> _WHAT TO DO_
Reproduce verbatim the lines from the start of the records through the line containing "text_box 3 [903, 649, 999, 745]", including both ends.

> _Dataset items_
* * * * *

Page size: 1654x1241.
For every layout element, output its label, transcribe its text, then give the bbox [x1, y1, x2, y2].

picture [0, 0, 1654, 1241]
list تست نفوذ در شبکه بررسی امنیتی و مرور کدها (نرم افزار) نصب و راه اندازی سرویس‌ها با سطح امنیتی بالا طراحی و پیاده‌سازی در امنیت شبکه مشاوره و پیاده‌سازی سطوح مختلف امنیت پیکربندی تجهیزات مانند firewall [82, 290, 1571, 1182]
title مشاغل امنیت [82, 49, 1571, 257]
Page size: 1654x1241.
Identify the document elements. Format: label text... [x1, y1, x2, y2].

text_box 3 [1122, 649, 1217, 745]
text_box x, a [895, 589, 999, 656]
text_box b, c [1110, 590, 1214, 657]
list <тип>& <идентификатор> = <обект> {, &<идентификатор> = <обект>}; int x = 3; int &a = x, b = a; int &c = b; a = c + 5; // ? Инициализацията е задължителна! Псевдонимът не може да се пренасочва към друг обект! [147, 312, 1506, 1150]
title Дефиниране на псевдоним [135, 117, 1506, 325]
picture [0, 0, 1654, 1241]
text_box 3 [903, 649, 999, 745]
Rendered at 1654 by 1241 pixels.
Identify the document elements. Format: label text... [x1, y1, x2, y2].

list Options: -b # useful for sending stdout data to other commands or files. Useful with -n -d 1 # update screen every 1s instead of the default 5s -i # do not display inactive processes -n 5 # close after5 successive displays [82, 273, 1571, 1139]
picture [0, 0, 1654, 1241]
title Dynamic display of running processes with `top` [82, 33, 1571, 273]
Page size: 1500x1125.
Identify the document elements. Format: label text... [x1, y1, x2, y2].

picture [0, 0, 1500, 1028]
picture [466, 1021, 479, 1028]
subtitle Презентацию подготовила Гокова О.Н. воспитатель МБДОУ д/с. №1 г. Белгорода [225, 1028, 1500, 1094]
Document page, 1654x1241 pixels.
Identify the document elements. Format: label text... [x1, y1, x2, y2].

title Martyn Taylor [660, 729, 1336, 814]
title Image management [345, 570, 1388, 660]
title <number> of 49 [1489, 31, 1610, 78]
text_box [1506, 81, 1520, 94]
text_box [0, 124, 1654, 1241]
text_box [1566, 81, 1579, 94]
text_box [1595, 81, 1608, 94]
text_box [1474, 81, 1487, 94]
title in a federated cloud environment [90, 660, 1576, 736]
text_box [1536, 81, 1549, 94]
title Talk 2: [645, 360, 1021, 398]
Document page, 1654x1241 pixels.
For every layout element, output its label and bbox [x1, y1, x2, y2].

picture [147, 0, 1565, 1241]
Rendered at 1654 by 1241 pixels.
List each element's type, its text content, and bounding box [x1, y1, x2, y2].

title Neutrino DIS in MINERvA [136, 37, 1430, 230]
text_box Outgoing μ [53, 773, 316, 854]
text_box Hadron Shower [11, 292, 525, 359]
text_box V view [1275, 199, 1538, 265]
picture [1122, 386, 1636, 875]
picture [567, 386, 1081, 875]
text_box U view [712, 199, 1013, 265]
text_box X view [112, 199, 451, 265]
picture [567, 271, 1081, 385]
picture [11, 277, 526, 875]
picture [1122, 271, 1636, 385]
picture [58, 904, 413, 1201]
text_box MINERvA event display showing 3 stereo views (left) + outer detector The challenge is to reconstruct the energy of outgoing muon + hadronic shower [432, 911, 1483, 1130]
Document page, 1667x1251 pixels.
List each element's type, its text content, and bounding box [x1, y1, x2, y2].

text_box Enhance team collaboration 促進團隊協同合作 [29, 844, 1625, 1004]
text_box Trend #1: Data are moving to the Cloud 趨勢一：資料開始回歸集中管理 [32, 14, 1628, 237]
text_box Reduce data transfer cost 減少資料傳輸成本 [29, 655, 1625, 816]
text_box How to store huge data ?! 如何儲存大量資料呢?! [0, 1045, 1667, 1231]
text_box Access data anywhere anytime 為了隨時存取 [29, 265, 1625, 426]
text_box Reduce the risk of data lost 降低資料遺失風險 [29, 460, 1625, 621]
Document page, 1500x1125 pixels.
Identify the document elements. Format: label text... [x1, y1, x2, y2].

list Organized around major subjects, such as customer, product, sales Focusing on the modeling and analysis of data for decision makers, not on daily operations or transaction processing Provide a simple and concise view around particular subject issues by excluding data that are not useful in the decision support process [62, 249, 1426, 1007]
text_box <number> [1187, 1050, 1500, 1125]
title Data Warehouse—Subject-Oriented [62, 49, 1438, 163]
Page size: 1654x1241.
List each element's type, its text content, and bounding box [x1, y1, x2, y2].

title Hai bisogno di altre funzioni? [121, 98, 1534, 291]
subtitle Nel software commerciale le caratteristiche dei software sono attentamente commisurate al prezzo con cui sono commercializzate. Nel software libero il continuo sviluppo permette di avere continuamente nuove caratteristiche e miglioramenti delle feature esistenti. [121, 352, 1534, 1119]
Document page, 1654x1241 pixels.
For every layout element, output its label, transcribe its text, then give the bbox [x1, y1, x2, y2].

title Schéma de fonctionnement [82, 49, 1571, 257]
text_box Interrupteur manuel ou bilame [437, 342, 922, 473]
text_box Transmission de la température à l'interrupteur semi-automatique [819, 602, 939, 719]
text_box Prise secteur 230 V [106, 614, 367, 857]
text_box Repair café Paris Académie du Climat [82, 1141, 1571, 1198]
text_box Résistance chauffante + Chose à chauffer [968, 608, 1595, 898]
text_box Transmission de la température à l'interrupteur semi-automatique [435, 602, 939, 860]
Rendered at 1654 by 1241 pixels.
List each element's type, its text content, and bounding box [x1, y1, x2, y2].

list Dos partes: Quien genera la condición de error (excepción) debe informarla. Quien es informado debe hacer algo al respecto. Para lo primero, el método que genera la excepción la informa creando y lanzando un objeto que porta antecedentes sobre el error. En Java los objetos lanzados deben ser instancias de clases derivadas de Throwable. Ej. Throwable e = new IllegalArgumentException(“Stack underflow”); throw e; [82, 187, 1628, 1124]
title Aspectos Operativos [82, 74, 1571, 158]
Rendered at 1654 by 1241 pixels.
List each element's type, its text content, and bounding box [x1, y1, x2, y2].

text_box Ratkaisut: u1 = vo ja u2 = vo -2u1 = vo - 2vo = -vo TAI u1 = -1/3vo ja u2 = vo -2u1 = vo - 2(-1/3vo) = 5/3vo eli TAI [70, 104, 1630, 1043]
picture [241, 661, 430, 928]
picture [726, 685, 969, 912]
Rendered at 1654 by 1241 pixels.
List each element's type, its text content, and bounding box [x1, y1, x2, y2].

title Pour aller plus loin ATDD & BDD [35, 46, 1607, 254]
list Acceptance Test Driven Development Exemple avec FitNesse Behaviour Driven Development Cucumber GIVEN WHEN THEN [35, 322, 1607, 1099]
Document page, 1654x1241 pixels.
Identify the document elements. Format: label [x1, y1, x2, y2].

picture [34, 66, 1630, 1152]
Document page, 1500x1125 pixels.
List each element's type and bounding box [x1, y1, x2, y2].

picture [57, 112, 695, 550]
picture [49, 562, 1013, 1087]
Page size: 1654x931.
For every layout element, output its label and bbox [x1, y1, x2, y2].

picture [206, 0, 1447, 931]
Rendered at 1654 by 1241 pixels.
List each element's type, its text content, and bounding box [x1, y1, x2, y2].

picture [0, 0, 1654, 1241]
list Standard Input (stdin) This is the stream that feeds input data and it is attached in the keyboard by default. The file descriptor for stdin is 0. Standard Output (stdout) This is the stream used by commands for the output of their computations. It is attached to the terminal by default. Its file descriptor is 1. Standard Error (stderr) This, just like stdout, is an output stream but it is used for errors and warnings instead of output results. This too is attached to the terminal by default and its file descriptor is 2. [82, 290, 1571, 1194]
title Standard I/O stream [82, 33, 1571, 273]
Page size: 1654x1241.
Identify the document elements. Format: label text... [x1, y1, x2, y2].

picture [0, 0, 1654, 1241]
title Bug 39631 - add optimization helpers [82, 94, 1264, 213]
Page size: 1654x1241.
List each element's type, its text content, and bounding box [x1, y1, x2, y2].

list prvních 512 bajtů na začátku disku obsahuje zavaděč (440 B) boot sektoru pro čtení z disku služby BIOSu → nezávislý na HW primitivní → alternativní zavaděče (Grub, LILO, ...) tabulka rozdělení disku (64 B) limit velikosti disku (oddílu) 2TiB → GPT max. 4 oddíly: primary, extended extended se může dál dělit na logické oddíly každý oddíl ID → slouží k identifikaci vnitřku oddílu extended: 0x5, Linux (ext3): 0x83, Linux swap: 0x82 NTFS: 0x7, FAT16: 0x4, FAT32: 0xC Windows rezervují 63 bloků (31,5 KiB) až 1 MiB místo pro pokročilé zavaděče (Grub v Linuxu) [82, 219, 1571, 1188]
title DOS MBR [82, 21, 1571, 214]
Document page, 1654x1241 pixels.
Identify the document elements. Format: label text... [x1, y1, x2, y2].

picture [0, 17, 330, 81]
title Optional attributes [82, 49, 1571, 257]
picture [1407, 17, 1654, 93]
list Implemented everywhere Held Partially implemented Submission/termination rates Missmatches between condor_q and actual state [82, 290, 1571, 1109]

* * * * *

> _THE OUTPUT_
Page size: 1654x1241.
For every layout element, output its label, transcribe its text, then give the bbox [x1, y1, x2, y2].

picture [0, 0, 1654, 1241]
list تست نفوذ در شبکه بررسی امنیتی و مرور کدها (نرم افزار) نصب و راه اندازی سرویس‌ها با سطح امنیتی بالا طراحی و پیاده‌سازی در امنیت شبکه مشاوره و پیاده‌سازی سطوح مختلف امنیت پیکربندی تجهیزات مانند firewall [82, 290, 1571, 1182]
title مشاغل امنیت [82, 49, 1571, 257]
Page size: 1654x1241.
Identify the document elements. Format: label text... [x1, y1, x2, y2].

text_box 3 [1122, 649, 1217, 745]
text_box x, a [895, 589, 999, 656]
text_box b, c [1110, 590, 1214, 657]
list <тип>& <идентификатор> = <обект> {, &<идентификатор> = <обект>}; int x = 3; int &a = x, b = a; int &c = b; a = c + 5; // ? Инициализацията е задължителна! Псевдонимът не може да се пренасочва към друг обект! [147, 312, 1506, 1150]
title Дефиниране на псевдоним [135, 117, 1506, 325]
picture [0, 0, 1654, 1241]
text_box 3 [903, 649, 999, 745]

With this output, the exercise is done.